# Why wont my piranhas eat goldfish



## polarice18 (Feb 10, 2004)

I have 5 RBP's that range from 3-4" and I bought a few feeder goldfish and they took one out and that was two weeks ago and there is still one left that I kept and it has been swimming around in my nice clean tank like he owns the place. they live in a 55 gallon tank and they eat Rosie Red feeder fish but wont touch the goldfish. why is that.
any ideas are welcomed and appreciated


----------



## Guest (Feb 22, 2004)

How big is it? Maybe they're put-off by the size and speed of the goldfish.

I've never tried this, but I've heard of fisherman cutting part of the tails off the fish they're using for bait. The bait minnow struggles and swims erradictly, evoking the insticts of the predatory fish to attack wounded fish. Just a thought.


----------



## polarice18 (Feb 10, 2004)

Bullsnake said:


> How big is it? Maybe they're put-off by the size and speed of the goldfish.
> 
> I've never tried this, but I've heard of fisherman cutting part of the tails off the fish they're using for bait. The bait minnow struggles and swims erradictly, evoking the insticts of the predatory fish to attack wounded fish. Just a thought.
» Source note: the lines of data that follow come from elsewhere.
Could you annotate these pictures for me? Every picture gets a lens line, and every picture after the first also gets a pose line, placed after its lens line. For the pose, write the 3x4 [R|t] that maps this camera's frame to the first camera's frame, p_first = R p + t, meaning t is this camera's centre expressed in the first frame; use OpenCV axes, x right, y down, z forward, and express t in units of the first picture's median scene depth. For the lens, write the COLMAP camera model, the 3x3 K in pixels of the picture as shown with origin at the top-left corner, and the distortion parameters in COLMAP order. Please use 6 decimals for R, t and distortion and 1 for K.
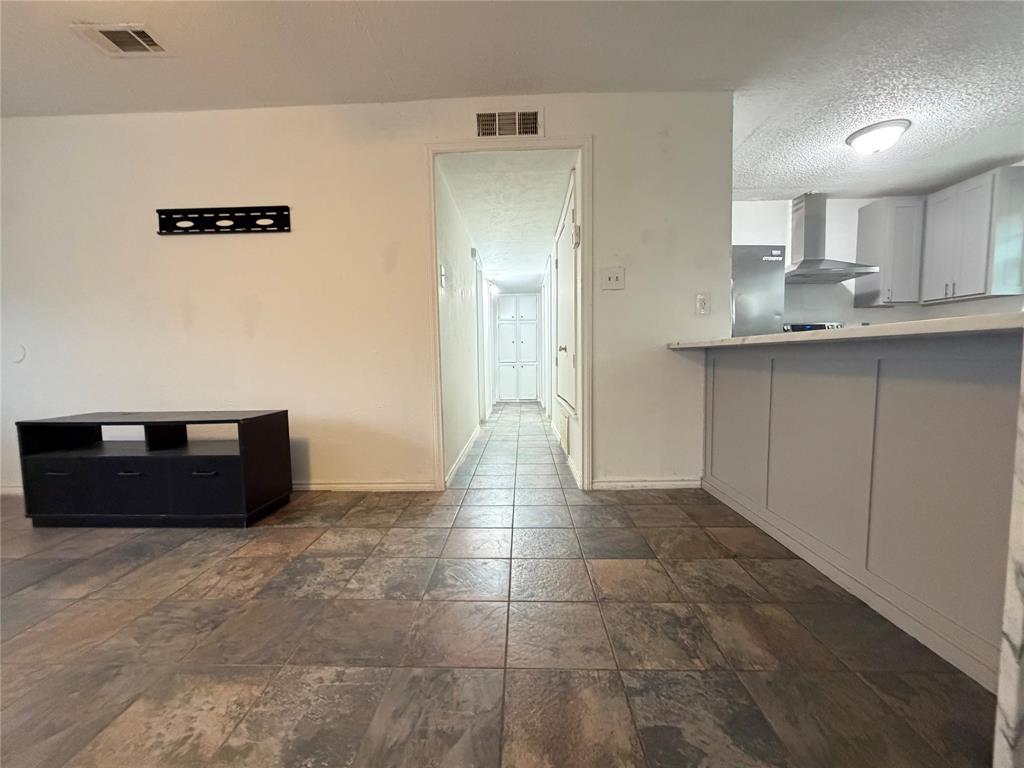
lens RADIAL K [[406.4, 0, 507.0], [0, 406.4, 386.5], [0, 0, 1]] dist [-0.002046, -0.000134]
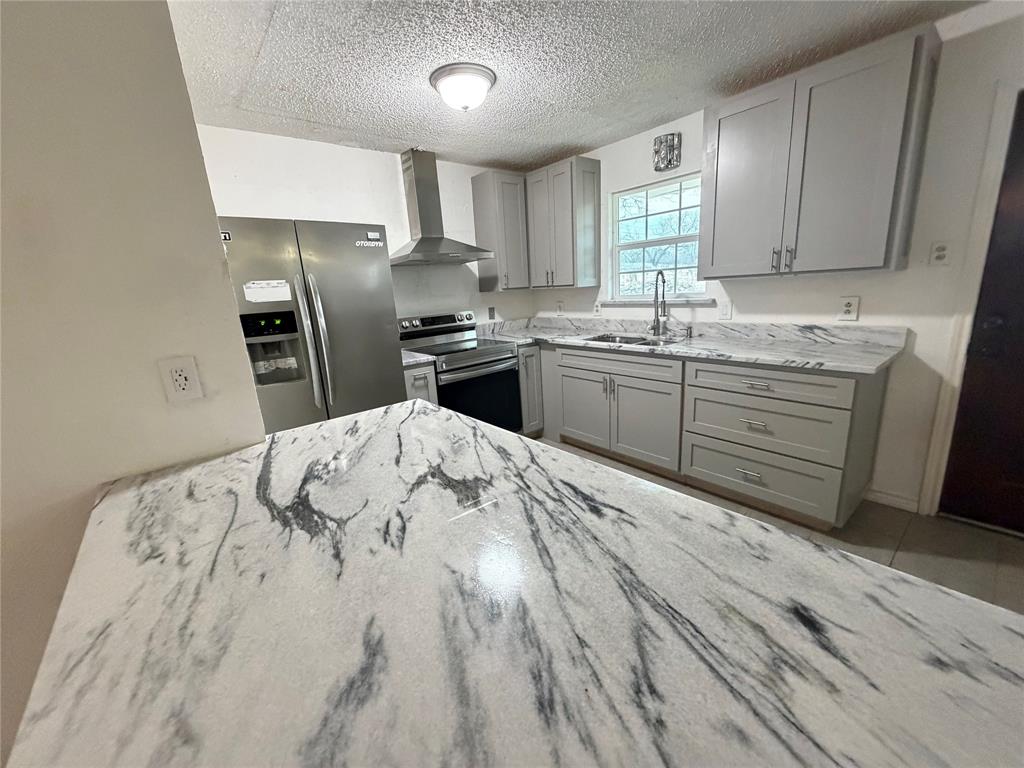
lens RADIAL K [[406.4, 0, 510.2], [0, 406.4, 386.2], [0, 0, 1]] dist [-0.002046, -0.000134]
pose [[0.750525, -0.194597, 0.631541, 0.345841], [0.099083, 0.977995, 0.183600, -0.179875], [-0.653372, -0.075221, 0.753291, 0.298605]]
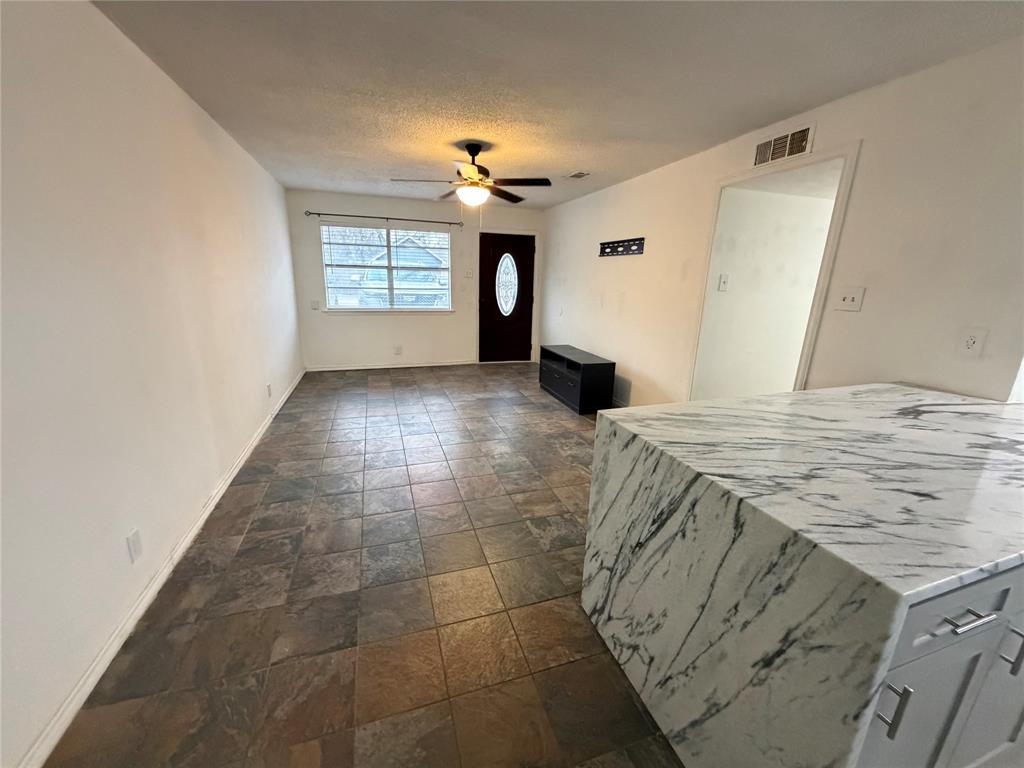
lens RADIAL K [[406.4, 0, 513.4], [0, 406.4, 383.0], [0, 0, 1]] dist [-0.002046, -0.000134]
pose [[0.348021, 0.259264, -0.900924, 0.652447], [-0.090853, 0.965803, 0.242839, -0.173068], [0.933074, -0.002662, 0.359675, -0.043057]]
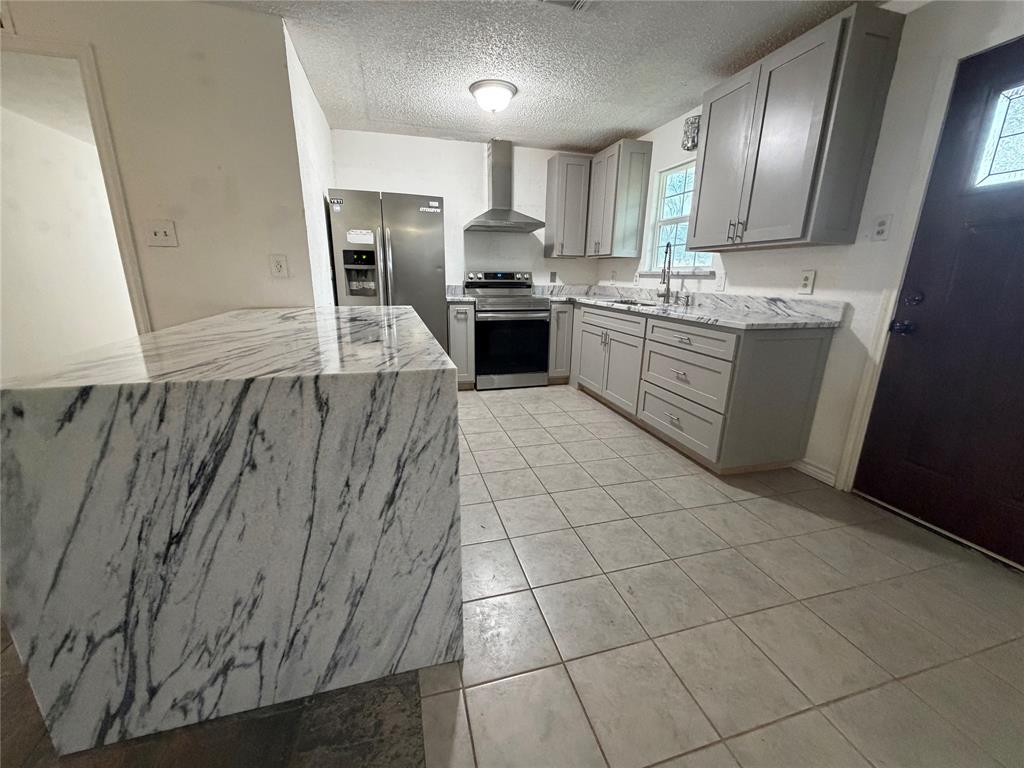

 thank you I shall give that a shot, even though it is kinda cruel
but thats what the feeders and bred for so bring on the carnage


----------



## Red Eyes (Nov 25, 2003)

If you don't provide anymore rosies ... that goldfish will be history!!


----------



## IDONTKARE47 (Jan 5, 2004)

i use to cut the tail off with a razorblade but i don't do it any more my reds are a lot faster now and they loves the feeders it could be any feeders


----------